The modern network of devices is almost infinitely complex. The decentralized model of cyber security controls offers a new model of control. The trusted execution environment provides the assurance that the device can verify its own controls and then attest that those controls are in place. The device is by default already registered with all of the systems that manage it. The TEE prevents the lying endpoint. The administrator can now define the conditions for a specific device that must be met and that policy is verified to be in place every time a device connects to sensitive networks or data. Securely logging this data will provide a solid foundation for provable compliance, cyber insurance and peace of mind.
Integration with Blockchain and Smart Contracts
Blockchain is a new technical capability on the internet the ability to maintain a proof of a timestamped event. The Rivetz EsyAuth service provides strong integration points for Blockchain and smart contracts. These technologies enable distributed and trusted testing of does the Reference health of the device equal the current real-time measurement. The natural cryptographic operations are simple to integrate and support in a transaction or in a smart contract. The persistent log of the test becomes a forensic proof of the state of the device when a transaction is completed. The Mixing of these two technologies will provide the foundation for modern provable financial and IoT transactions.

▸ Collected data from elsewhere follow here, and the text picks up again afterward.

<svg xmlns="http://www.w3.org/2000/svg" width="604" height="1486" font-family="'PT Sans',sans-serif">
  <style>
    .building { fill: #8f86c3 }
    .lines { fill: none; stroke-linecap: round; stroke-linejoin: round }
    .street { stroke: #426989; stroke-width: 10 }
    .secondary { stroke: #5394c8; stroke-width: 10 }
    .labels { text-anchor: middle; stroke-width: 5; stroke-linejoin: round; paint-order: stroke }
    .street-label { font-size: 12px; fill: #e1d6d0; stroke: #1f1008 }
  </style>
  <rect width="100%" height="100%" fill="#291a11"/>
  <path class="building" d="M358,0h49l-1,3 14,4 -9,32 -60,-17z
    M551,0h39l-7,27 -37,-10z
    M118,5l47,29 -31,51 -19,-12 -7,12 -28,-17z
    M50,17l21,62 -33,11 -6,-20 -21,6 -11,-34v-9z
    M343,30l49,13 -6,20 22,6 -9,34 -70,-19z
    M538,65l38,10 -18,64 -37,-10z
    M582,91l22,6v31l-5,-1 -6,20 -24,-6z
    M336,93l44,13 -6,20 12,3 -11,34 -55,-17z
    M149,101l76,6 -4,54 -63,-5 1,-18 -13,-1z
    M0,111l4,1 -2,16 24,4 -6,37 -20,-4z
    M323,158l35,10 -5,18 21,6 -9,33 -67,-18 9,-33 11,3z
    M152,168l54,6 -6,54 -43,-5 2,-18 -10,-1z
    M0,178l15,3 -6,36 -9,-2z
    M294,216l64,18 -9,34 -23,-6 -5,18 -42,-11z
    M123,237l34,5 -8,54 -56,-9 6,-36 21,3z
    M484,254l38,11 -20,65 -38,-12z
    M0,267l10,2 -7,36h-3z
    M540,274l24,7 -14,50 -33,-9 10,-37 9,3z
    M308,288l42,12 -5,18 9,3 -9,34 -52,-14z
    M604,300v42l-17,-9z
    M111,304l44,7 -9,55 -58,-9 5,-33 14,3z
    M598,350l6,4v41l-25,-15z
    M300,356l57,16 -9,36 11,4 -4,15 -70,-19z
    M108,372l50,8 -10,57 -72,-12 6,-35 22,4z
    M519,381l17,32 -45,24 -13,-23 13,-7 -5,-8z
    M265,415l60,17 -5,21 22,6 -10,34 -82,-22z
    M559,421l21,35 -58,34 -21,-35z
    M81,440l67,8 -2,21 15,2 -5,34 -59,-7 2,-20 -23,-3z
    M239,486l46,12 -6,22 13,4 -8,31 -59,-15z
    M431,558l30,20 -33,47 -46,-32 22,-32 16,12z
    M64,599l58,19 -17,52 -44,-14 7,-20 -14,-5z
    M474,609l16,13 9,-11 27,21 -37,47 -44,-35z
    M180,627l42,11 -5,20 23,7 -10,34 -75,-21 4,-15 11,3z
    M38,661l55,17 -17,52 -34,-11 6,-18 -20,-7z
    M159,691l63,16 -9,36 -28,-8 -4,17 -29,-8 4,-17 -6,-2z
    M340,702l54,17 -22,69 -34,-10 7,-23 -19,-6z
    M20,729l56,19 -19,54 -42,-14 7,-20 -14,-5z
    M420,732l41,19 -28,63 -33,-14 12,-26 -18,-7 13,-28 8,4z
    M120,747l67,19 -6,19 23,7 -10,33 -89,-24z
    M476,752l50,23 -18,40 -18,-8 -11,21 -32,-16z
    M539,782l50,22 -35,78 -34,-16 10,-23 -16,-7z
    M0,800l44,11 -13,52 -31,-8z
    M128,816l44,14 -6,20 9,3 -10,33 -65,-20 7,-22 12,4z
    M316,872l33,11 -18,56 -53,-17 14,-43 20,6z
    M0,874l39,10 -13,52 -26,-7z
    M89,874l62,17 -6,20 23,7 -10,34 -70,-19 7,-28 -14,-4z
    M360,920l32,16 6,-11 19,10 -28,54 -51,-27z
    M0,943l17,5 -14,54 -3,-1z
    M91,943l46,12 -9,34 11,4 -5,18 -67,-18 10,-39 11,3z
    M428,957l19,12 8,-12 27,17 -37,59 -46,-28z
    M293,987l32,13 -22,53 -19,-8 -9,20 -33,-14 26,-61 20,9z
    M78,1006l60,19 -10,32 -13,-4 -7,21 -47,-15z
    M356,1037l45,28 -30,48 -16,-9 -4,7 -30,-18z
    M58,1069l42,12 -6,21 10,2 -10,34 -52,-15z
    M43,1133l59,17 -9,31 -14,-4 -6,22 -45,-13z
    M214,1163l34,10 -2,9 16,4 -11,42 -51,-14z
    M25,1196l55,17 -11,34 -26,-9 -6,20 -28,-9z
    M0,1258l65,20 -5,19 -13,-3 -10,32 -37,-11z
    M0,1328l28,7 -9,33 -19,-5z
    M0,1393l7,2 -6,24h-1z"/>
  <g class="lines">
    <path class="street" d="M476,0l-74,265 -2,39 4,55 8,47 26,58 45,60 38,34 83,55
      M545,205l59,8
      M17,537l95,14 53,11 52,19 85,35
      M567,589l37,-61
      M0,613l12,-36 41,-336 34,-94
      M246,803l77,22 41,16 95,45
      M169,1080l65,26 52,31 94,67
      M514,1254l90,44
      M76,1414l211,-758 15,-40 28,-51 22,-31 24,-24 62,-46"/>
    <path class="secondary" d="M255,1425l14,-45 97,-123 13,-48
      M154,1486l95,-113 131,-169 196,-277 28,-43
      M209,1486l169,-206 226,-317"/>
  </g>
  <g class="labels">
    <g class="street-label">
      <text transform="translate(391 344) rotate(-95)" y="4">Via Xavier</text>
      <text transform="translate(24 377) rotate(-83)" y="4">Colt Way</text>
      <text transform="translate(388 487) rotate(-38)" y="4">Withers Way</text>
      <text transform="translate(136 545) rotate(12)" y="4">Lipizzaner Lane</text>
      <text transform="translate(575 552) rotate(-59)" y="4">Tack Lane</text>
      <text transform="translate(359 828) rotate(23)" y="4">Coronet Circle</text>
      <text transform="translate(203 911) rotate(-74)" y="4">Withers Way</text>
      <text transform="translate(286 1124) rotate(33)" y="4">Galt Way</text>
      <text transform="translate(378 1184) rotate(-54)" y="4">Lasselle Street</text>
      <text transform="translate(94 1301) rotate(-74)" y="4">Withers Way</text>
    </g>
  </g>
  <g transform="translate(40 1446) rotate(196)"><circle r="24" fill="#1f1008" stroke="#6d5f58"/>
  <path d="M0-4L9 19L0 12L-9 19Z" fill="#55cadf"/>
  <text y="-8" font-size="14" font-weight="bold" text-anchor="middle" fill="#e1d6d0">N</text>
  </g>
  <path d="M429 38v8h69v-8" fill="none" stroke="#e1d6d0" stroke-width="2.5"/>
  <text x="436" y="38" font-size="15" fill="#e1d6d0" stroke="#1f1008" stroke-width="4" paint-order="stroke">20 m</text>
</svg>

https://youtu.be/XUG7-UCmZjY is a Rivetz demonstrated a fully integrated transaction of bitcoin and a health claim on a modified blockchain. Every Bitcoin and blockchain project would benefit from enhanced assurance provided by embedding cyber security controls with privacy into the fabric of the transaction. Segregated witness and an a couple of the Blocksteam opcodes have made this demonstration possible.

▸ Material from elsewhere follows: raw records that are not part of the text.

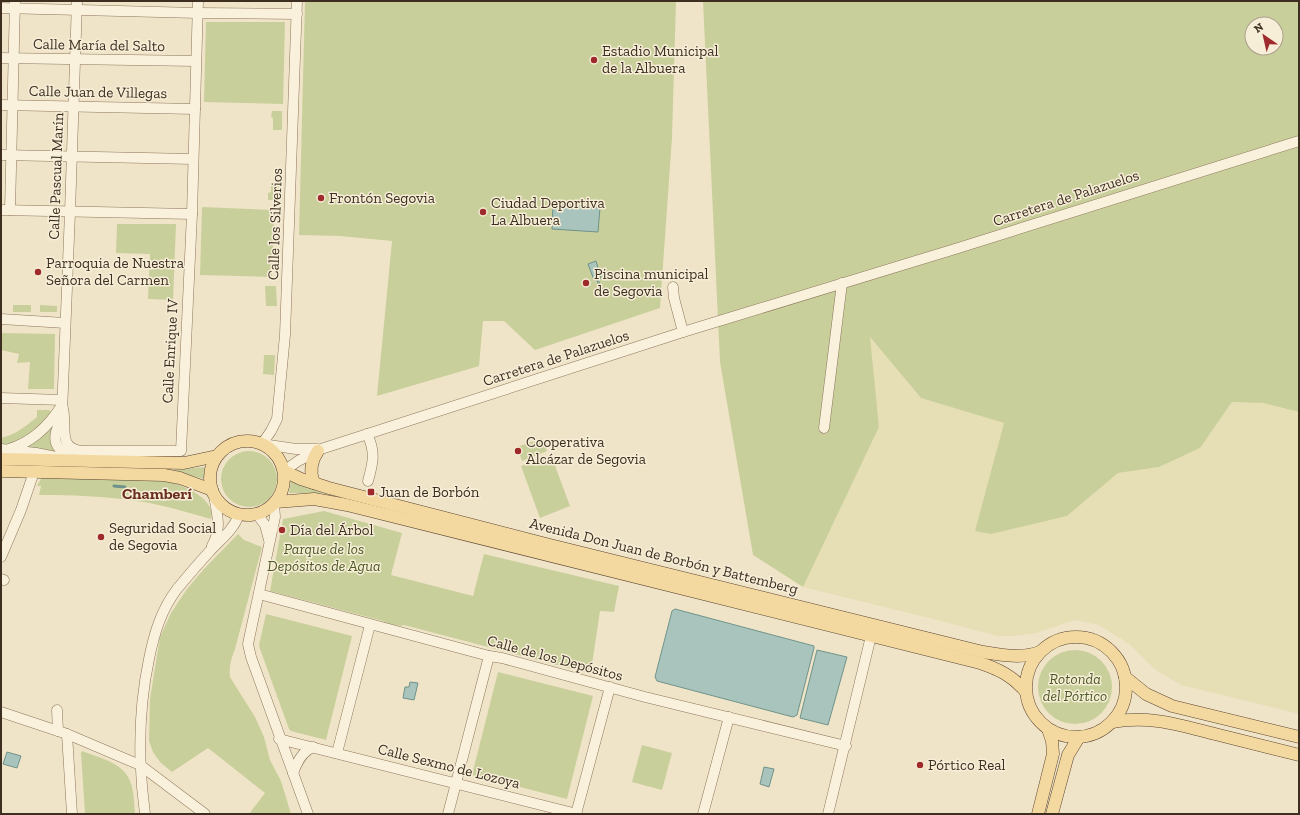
<svg xmlns="http://www.w3.org/2000/svg" width="1300" height="815" viewBox="0 0 1300 815" font-family="'Zilla Slab',serif">
  <style>
    .farmland { fill: #e6deb5 }
    .green { fill: #c9cf9b; fill-rule: evenodd }
    .water { fill: #a9c4bc; stroke: #6f938a }
    .lines { fill: none; stroke-linecap: round; stroke-linejoin: round }
    .stream { stroke: #6f938a; stroke-width: 3 }
    .minor-casing { stroke: #8d765c; stroke-width: 11 }
    .major-casing { stroke: #5b4430; stroke-width: 13 }
    .minor { stroke: #faf1dc; stroke-width: 10 }
    .major { stroke: #f3d9a0; stroke-width: 12 }
    .poi-dot { fill: #9e2a2b; stroke: #f7eed8; stroke-width: 1.5 }
    .labels { text-anchor: middle; stroke-width: 3; stroke-linejoin: round; paint-order: stroke }
    .street-label { font-size: 15px; fill: #3d2e20; stroke: #f7eed8 }
    .poi-label { font-size: 15px; fill: #3d2e20; stroke: #f7eed8; text-anchor: start }
    .park-label { font-size: 15px; font-style: italic; fill: #4d5a26; stroke: #f7eed8 }
    .neighbourhood-label { font-size: 16px; font-weight: bold; fill: #6b2e1e; stroke: #f7eed8 }
  </style>
  <rect width="100%" height="100%" fill="#f0e4c8"/>
  <path class="farmland" d="M869 336 921 398 1004 423 975 531 1067 516 1118 473 1159 467 1200 448 1232 402 1263 403 1299 412V714L1181 685 1157 671 1128 643 1099 625 1075 620 1036 633 1015 636H998L937 620 803 587 879 427Z"/>
  <g class="green">
    <path d="M305 1H676L672 138 660 308 535 350 504 321H483L479 366 377 396 392 241 340 236 299 235Z"/>
    <path d="M703 1H1299V412L1263 403 1232 402 1200 448 1159 467 1118 473 1067 516 991 534 975 531 1004 423 921 398 870 337 879 427 803 587 753 555 720 362ZM1252 24H1276V48H1252Z"/>
    <path d="M206 22H285L283 104 204 102Z"/>
    <path d="M272 111H282V130H273V118L271 117Z"/>
    <path d="M271 182H279L280 200H268V193L271 192Z"/>
    <path d="M202 207 274 210 272 277 200 275Z"/>
    <path d="M117 224H176L173 300 148 299 150 254 116 253Z"/>
    <path d="M265 286H276L277 306H266Z"/>
    <rect x="13" y="305" width="18" height="7"/>
    <path d="M40 305 57 306V312H40Z"/>
    <path d="M1 333 55 334 54 389H28L30 362 17 363 19 354 1 350Z"/>
    <path d="M264 355H275L274 375 263 374Z"/>
    <path d="M37 410H49L52 413C38 428 23 443 1 445V438C15 435 26 426 37 417Z"/>
    <path d="M58 420V453L21 448 45 433Z"/>
    <path d="M542 438 547 451 522 461 517 447Z"/>
    <circle cx="249" cy="479" r="28"/>
    <path d="M551 455 570 506 540 518 521 466Z"/>
    <path d="M205 467 204 479 172 470Z"/>
    <path d="M42 477 168 481C184 486 216 498 211 519 186 512 161 504 136 501 104 496 71 495 39 495L41 486H37Z"/>
    <path d="M291 479 300 485 322 493H289Z"/>
    <path d="M324 511 402 533 391 575 473 596 484 554 619 586 614 612 600 611 591 671 584 672 404 625 401 626 384 623 383 621 270 591 283 519Z"/>
    <path d="M238 534 244 540 262 547 235 649C231 659 229 666 230 677L255 717 264 737 270 760 281 781 291 814H249L265 793 208 748 172 772 160 762 153 752 149 741 150 699 160 637 171 613 187 589 203 570Z"/>
    <path d="M266 614 352 636 326 740 291 731 289 729 260 649 259 645Z"/>
    <circle cx="1075" cy="687" r="37"/>
    <path d="M498 672 593 696 567 799 472 775Z"/>
    <path d="M642 745 672 753 662 790 632 782Z"/>
    <path d="M82 751C97 757 120 762 128 777 134 787 134 802 135 814H85L81 753Z"/>
  </g>
  <g class="water">
    <path d="M553 205 600 208 598 232 552 229Z"/>
    <path d="M596 261 601 278 598 279 601 288 605 290 603 295H601L599 292 600 289 597 280H594L588 264Z"/>
    <path d="M675 609 814 646V648L797 715 793 717 657 681 655 677 672 611Z"/>
    <path d="M817 650 847 657 828 725 800 718Z"/>
    <path d="M410 682 418 683 414 700 403 698 405 687H409Z"/>
    <path d="M7 752 21 756 17 768 3 764Z"/>
    <path d="M764 767 774 769 769 787 760 784Z"/>
  </g>
  <g class="lines">
    <path class="stream" d="M114 486 125 487"/>
    <defs>
      <g id="minor">
        <path d="M297 1 285 335 277 419 271 431 262 444 296 449H317"/>
        <path d="M1 8 198 13 297 14"/>
        <path d="M1 58 196 61"/>
        <path d="M1 105 195 109"/>
        <path d="M1 155 193 159"/>
        <path d="M1 210 192 214"/>
        <path d="M10 210 15 1"/>
        <path d="M673 287 674 298 683 332"/>
        <path d="M1 319 65 323"/>
        <path d="M1 398 62 400"/>
        <path d="M62 405C69 424 55 449 83 451H181L192 214 198 1"/>
        <path d="M824 428 842 283"/>
        <path d="M367 434C376 452 373 463 368 481"/>
        <path d="M1 449 36 453 56 457"/>
        <path d="M9 449C33 442 49 426 62 405"/>
        <path d="M76 461C64 454 52 447 56 432 58 425 61 420 62 413L70 212 77 1"/>
        <path d="M284 471 298 461 321 449 683 332 955 249 1299 141"/>
        <path d="M274 504 275 517 248 644 251 657 308 814"/>
        <path d="M257 514 265 525 269 540"/>
        <path d="M212 546C222 528 217 515 214 495"/>
        <path d="M1 557 21 510 34 472"/>
        <path d="M1 579 4 580"/>
        <path d="M259 594 489 656 502 658 645 697 846 746"/>
        <path d="M57 710 58 731"/>
        <path d="M1 712 67 734 140 765 205 814"/>
        <path d="M67 734 72 814"/>
        <path d="M279 739 577 814"/>
        <path d="M337 753 370 625"/>
        <path d="M293 773C297 762 302 752 313 747"/>
        <path d="M145 814C138 762 138 711 149 659 154 634 161 610 177 589 187 577 198 564 209 552 220 540 234 530 239 514"/>
        <path d="M448 814 489 656"/>
        <path d="M576 814 610 687"/>
        <path d="M703 814 729 717"/>
        <path d="M828 814 871 636"/>
      </g>
      <g id="major">
        <circle cx="247" cy="478" r="37"/>
        <path d="M1 459 184 463 217 456"/>
        <path d="M1 471 164 475 180 478 212 490"/>
        <path d="M284 471 301 479 329 488 546 544 983 652C1002 655 1021 659 1040 652"/>
        <path d="M314 483C309 471 311 461 318 451"/>
        <path d="M276 502 314 499 347 505 980 663C998 669 1013 676 1025 691"/>
        <circle cx="1076" cy="687" r="50"/>
        <path d="M1125 677 1146 694 1172 706 1299 737"/>
        <path d="M1112 722C1149 715 1179 725 1215 734 1243 741 1271 748 1299 755"/>
        <path d="M1038 814 1053 754 1052 741 1048 729"/>
        <path d="M1052 814 1068 755 1079 737"/>
      </g>
    </defs>
    <use href="#minor" class="minor-casing"/>
    <use href="#major" class="major-casing"/>
    <use href="#minor" class="minor"/>
    <use href="#major" class="major"/>
  </g>
  <g class="poi-dot">
    <circle cx="594" cy="60" r="4"/>
    <circle cx="321" cy="198" r="4"/>
    <circle cx="483" cy="212" r="4"/>
    <circle cx="38" cy="272" r="4"/>
    <circle cx="586" cy="283" r="4"/>
    <circle cx="518" cy="451" r="4"/>
    <rect x="367" y="488" width="8" height="8" rx="2"/>
    <circle cx="282" cy="530" r="4"/>
    <circle cx="101" cy="537" r="4"/>
    <circle cx="920" cy="765" r="4"/>
  </g>
  <g class="labels">
    <g class="street-label">
      <text transform="translate(99 45) rotate(1)" y="5">Calle María del Salto</text>
      <text transform="translate(98 92) rotate(1)" y="5">Calle Juan de Villegas</text>
      <text transform="translate(56 176) rotate(-88)" y="5">Calle Pascual Marín</text>
      <text transform="translate(1066 198) rotate(-18)" y="5">Carretera de Palazuelos</text>
      <text transform="translate(275 224) rotate(-88)" y="5">Calle los Silverios</text>
      <text transform="translate(170 351) rotate(-87)" y="5">Calle Enrique IV</text>
      <text transform="translate(556 358) rotate(-18)" y="5">Carretera de Palazuelos</text>
      <text transform="translate(664 556) rotate(14)" y="5">Avenida Don Juan de Borbón y Battemberg</text>
      <text transform="translate(555 658) rotate(15)" y="5">Calle de los Depósitos</text>
      <text transform="translate(449 766) rotate(14)" y="5">Calle Sexmo de Lozoya</text>
    </g>
    <g class="poi-label">
      <text x="602" y="56">Estadio Municipal<tspan x="602" dy="17">de la Albuera</tspan></text>
      <text x="329" y="203">Frontón Segovia</text>
      <text x="491" y="208">Ciudad Deportiva<tspan x="491" dy="17">La Albuera</tspan></text>
      <text x="46" y="268">Parroquia de Nuestra<tspan x="46" dy="17">Señora del Carmen</tspan></text>
      <text x="594" y="279">Piscina municipal<tspan x="594" dy="17">de Segovia</tspan></text>
      <text x="526" y="447">Cooperativa<tspan x="526" dy="17">Alcázar de Segovia</tspan></text>
      <text x="379" y="497">Juan de Borbón</text>
      <text x="109" y="533">Seguridad Social<tspan x="109" dy="17">de Segovia</tspan></text>
      <text x="290" y="535">Día del Árbol</text>
      <text x="928" y="770">Pórtico Real</text>
    </g>
    <g class="park-label">
      <text x="324" y="554">Parque de los<tspan x="324" dy="17">Depósitos de Agua</tspan></text>
      <text x="1075" y="684">Rotonda<tspan x="1075" dy="17">del Pórtico</tspan></text>
    </g>
    <g class="neighbourhood-label">
      <text x="157" y="499">Chamberí</text>
    </g>
  </g>
  <rect width="1300" height="815" fill="none" stroke="#3d2e20" stroke-width="4"/>
  <g transform="translate(1264 36) rotate(326)"><circle r="19" fill="#f7eed8" stroke="#ada18e"/>
  <path d="M0-3L7 15L0 10L-7 15Z" fill="#9e2a2b"/>
  <text y="-6" font-size="11" font-weight="bold" text-anchor="middle" fill="#3d2e20">N</text>
  </g>
</svg>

The time has come to make the network safe again assuring that Known devices in a known condition with a known user are performing forensically provable transactions and instructions. Billions of dollars and countless careers have been invested globally to enable these capabilities but the time has come to put them into effect. Multi factor authentication is no longer enough the time has come to enhance authentication with the cyber security controls that every organization has invested in. From simple cloud services for the individual to full enterprise compliance the integration of cyber security controls will improve the value of the relationship and simplify the users experience.